How to freeze some layers of BertModel

I have a pytorch model with BertModel as the main part and a custom head. I want to freeze the embedding layer and the first few encoding layers, so that I can fine-tune the attention weights of the last few encoding layers and the weights of the custom layers.

I tried:

ct = 0
for child in model.children():

ct += 1
if ct < 11:          # ########## change value - this freezes layers 1-10 
    for param in child.parameters():
        param.requires_grad = False

but I’m not sure that did what I want.

I then ran this to check, but the layer names aren’t recognized

print(L1bb.embeddings.word_embeddings.weight.requires_grad)
print(L1bb.encoder.layer.0.output.dense.weight.requires_grad)
print(L1bb.encoder.layer.3.output.dense.weight.requires_grad)
print(L1bb.encoder.layer.6.output.dense.weight.requires_grad)
print(L1bb.encoder.layer.9.output.dense.weight.requires_grad)
print(L1bb.pooler.dense.weight.requires_grad)
print(L4Lin.requires_grad)

L1bb is the name of the BertModel section in my model, and L1bb.embeddings.word_embeddings.weight is shown in the output of the code that instantiates the model.
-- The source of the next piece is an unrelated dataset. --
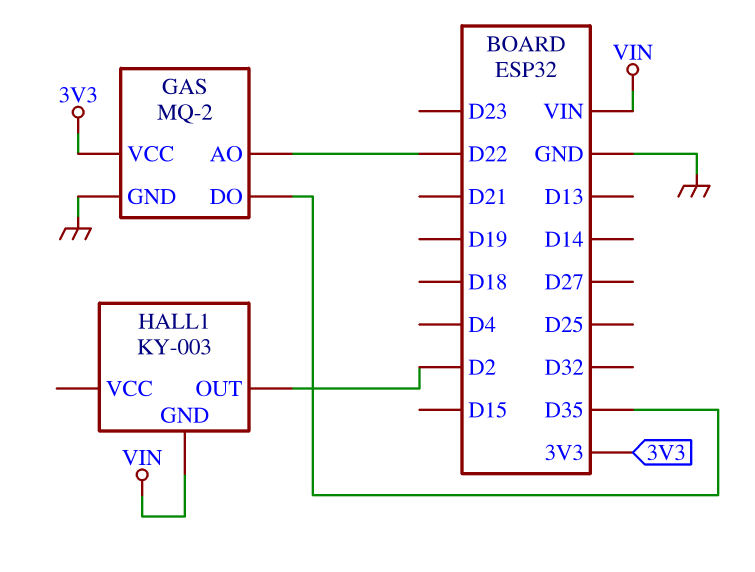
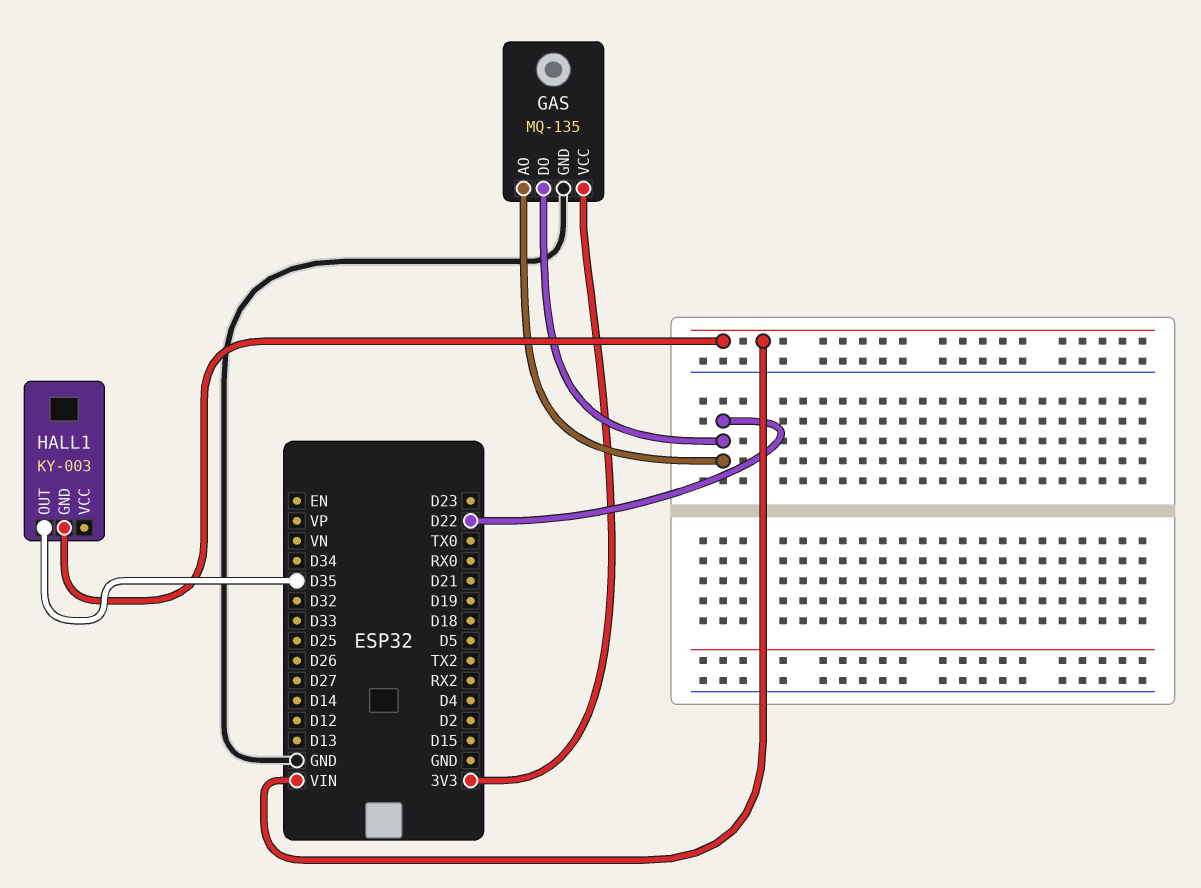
GAS: MQ-2 -> MQ-135
GAS pin DO: D35 -> D22
HALL1 pin OUT: D2 -> D35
How can I freeze the first n layers?
What counts as a layer?
What are the names of the layers in BertModel?
How can I check which layers are frozen?

PS how can I format this pasted code as code in the forum post? One section has done it automatically, but nothing seems to affect it.

You should not rely on the order returned by the parameters method as it does not necessarily match the order of the layers in your model. Instead, you should use it on specific part of your models:

modules = [L1bb.embeddings, *L1bb.encoder.layer[:5]] #Replace 5 by what you want
for module in mdoules:
    for param in module.parameters():
        param.requires_grad = False

will freeze the embeddings layer and the first 5 transformer layers.

7 Likes

Thank you @sgugger, I think that’s working now.

Hi quick question on accessing the embeddings and encoder layers in a bert model. This:

from transformers import BertForMaskedLM
model = BertForMaskedLM.from_pretrained('bert-base-uncased')
model.encoder

throws the error ModuleAttributeError: 'BertForMaskedLM' object has no attribute 'encoder'

It depends on the model you are using. In general model.base_model should point to the encoder. Otherwise print your model and double check the name :slight_smile:

@sgugger is there any similar way to freeze say 3 layers of TFDistilBertModel
.from_pretrained()
Thanks in advance!

1 Like

When I try that, I get this error:

NameError: name 'mdoules' is not defined

Hi @AnanadP2812,

‘mdoules’ was a typo. Try ‘modules’.

Rachael.

2 Likes

hey @sgugger I tried your code with the BERT model, (model = BertModel.from_pretrained(“bert-base-cased”)

so the code would be:

modules = [model.embeddings, model.encoder.layer[:5]] #Replace 5 by what you want
for module in modules:
    for param in module.parameters():
        param.requires_grad = False

however the changes did not pass into the model, did I miss anything? how do I call the new model?